I am not saying that the Greens would do this if they came to power. Practical realities would force changes to their position. However, again it makes the point.
I am saying that we need to change the nature of political debate. So long as the majority of voters can survive cocooned in their urban ghettos, then issues like the best way to increase food production will be ignored. Until, that is, problems can no longer be ignored. Then we will have the usual panic rush for solutions that so marks Australian politics.
One of the reasons that I get cranky about all this is that it's all so darn confusing and we always seem to do the wrong thing!
As I have said before, we cut back on the use of wood for a fuel because it was bad for the environment. Yet it's not in greenhouse terms compared to other fuels. Again as I have said before, to preserve water we limit the use of water in gardens, thus ending up importing the stuff. To preserve water we limit its use even when there is lots of it. To my mind, this makes no sense.
I love wool and cotton.
PETRA campaigns against wool because of mulesing. I have seen fly-struck sheep, and it's not pleasant. People also stop using wool because it is expensive. Then we are told sheep add to green house gases. And the sheep tear up the environment. We don't grow cotton because it takes too much water.
What do we do? We buy synthetics made using up scarce petroleum resources. We let other people grow the cotton to use their water instead of ours. In crude terms, for environmental reasons, we increase demands on the environment.
We essentially mandated abolition of tanks on health grounds. Now tanks are back on environmental grounds. We tried to reduce salt usage on health grounds. Now we are going to have to put iodine in bread because people have stopped using iodised salt and goitre is back.

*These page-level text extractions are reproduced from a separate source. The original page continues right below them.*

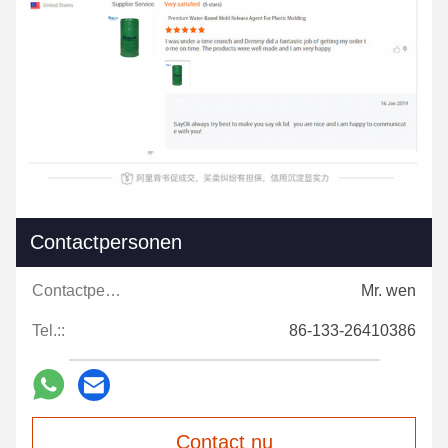
Contactpersonen
Contactpersonen:
Mr. wen
Tel.::
86-133-26410386
Contact nu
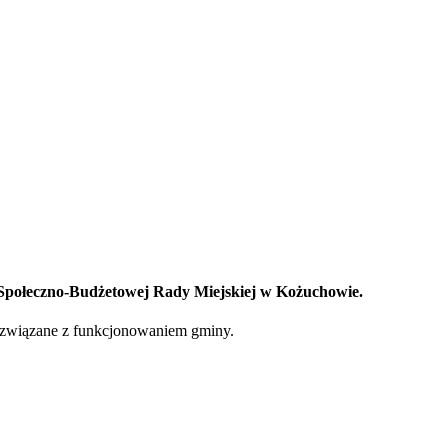
i Społeczno-Budżetowej Rady Miejskiej w Kożuchowie.
y związane z funkcjonowaniem gminy.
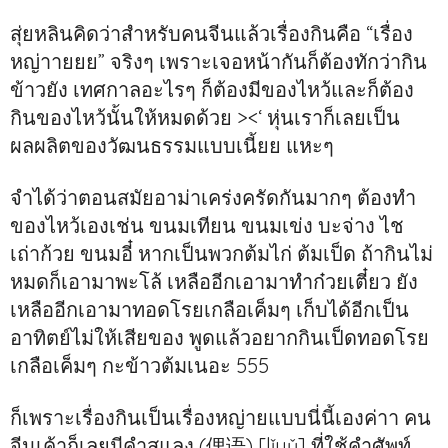
สุ่ยหลินคิดว่าสำหรับคนจีนแล้วเรื่องกินคือ “เรื่อง
หญ่าายยย” จริงๆ เพราะเจอหน้ากันก็ต้องทักว่ากิน
ข้าวยัง เทศกาลอะไรๆ ก็ต้องมีของไหว้และก็ต้อง
กินของไหว้นั้นให้หมดด้วย ><‘ หุ่นเราก็เลยเป็น
ผลผลิตของวัฒนธรรมแบบเนี้ยย แหะๆ
จำได้ว่าตอนสมัยอาม่าเคร่งครัดกันมากๆ ต้องทำ
ของไหว้เองเช่น ขนมเทียน ขนมเข่ง บะจ่าง ไช
เถ่าก้วย ขนมอี๋ หากเป็นพวกต้มไก่ ต้มเป็ด ถ้ากินไม่
หมดก็เอามาพะโล้ เหลืออีกเอามาทำก๋วยเตี๋ยว ยัง
เหลืออีกเอามาทอดโรยเกลือเค็มๆ เก็บได้อีกเป็น
อาทิตย์ไม่ให้เสียของ พูดแล้วอยากกินเป็ดทอดโรย
เกลือเค็มๆ กะข้าวต้มเนอะ 555
ก็เพราะเรื่องกินเป็นเรื่องหญ่ายแบบนี่นี้เองค่าา คน
จีนเค้าก็เลยมีคำสแลง (俚语) [lǐyǔ] ที่ใช้คำศัพท์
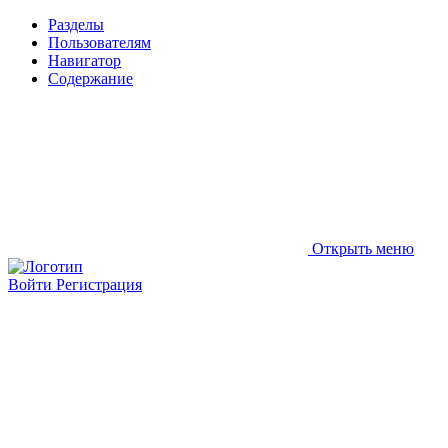
Разделы
Пользователям
Навигатор
Содержание
Открыть меню
Войти
Регистрация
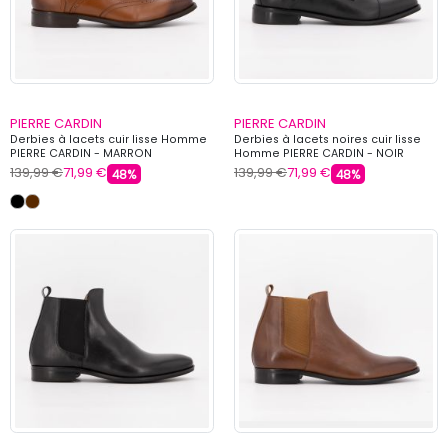
PIERRE CARDIN
PIERRE CARDIN
Derbies à lacets cuir lisse Homme
Derbies à lacets noires cuir lisse
PIERRE CARDIN - MARRON
Homme PIERRE CARDIN - NOIR
139,99 €
71,99 €
139,99 €
71,99 €
48%
48%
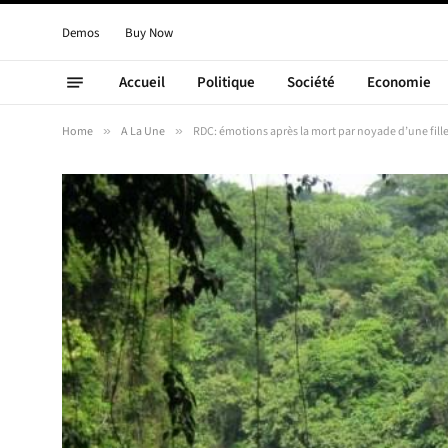
Demos
Buy Now
Accueil
Politique
Société
Economie
Home
»
A La Une
»
RDC: émotions après la mort par noyade d’une fille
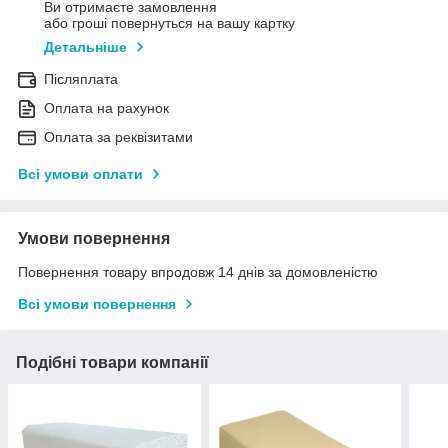
Ви отримаєте замовлення
або гроші повернуться на вашу картку
Детальніше
Післяплата
Оплата на рахунок
Оплата за реквізитами
Всі умови оплати
Умови повернення
Повернення товару впродовж 14 днів за домовленістю
Всі умови повернення
Подібні товари компанії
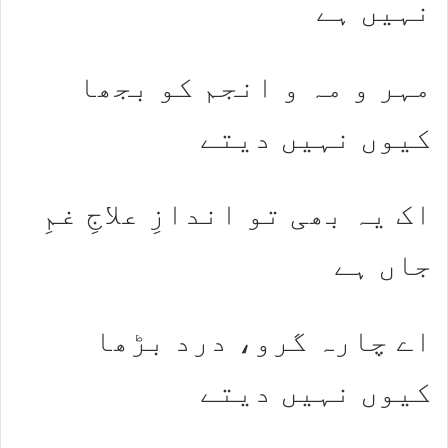
نہیں ہے
مہر و مہ و انجم کو بجھا
کیوں نہیں دیتے
اک یہ بھی تو اندازِ علاجِ غمِ
جاں ہے
اے چارہ گرو، درد بڑھا
کیوں نہیں دیتے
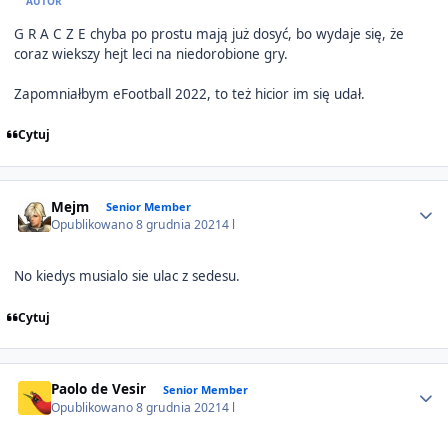
AUTOR
G R A C Z E chyba po prostu mają już dosyć, bo wydaje się, że
coraz wiekszy hejt leci na niedorobione gry.
Zapomniałbym eFootball 2022, to też hicior im się udał.
Cytuj
Author stats
Mejm
Senior Member
Opublikowano
8 grudnia 2021
4 l
No kiedys musialo sie ulac z sedesu.
Cytuj
Author stats
Paolo de Vesir
Senior Member
Opublikowano
8 grudnia 2021
4 l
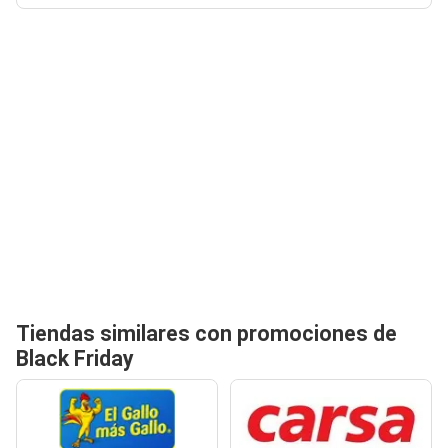
Tiendas similares con promociones de
Black Friday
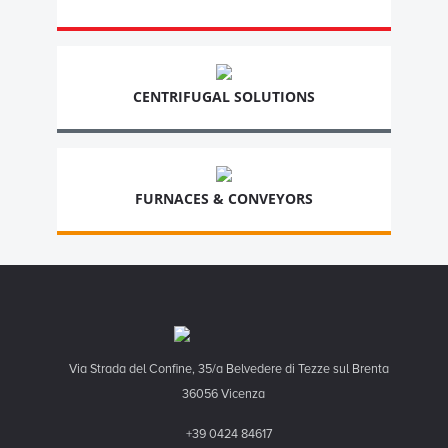
CENTRIFUGAL SOLUTIONS
FURNACES & CONVEYORS
Via Strada del Confine, 35/a Belvedere di Tezze sul Brenta
36056 Vicenza
+39 0424 84617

We discouraged use of milk products on health grounds because of the dangers of cholesterol, the need to avoid heart attacks etc. Then we found out about calcium deficiency. Suddenly dairy was back.
To protect water, we cut rice production. Now we are importing rice based on other people's water.
And look out for hams this Christmas. On free trade grounds, we allowed greater import of pork products, so our farmers cut back on pig production. Now imported pork is not available, nor is there domestic production. There will be enough for Christmas hams, perhaps not for other things, but it will be pricey.
Some things make obvious sense.
Free range eggs and chicken make sense, if not to the exclusion of battery farming, on the grounds of taste as well as the better treatment of chooks. Reducing use of plastic bags makes sense, although they are very useful sometimes. Cleaning up the rubbish we leave in the environment makes sense, although some rules here are dumb.
Other things do not.
It makes no sense to create national parks that cannot be supported. It makes no sense to restrict the use of water when it is freely available. It makes no sense to create such a volume of sometimes confused laws and rules that no-one can understand them, let alone follow them.
Most of all, it makes no sense to create structures based on the great gods environment, efficiency and effectiveness that cannot be supported in the longer term.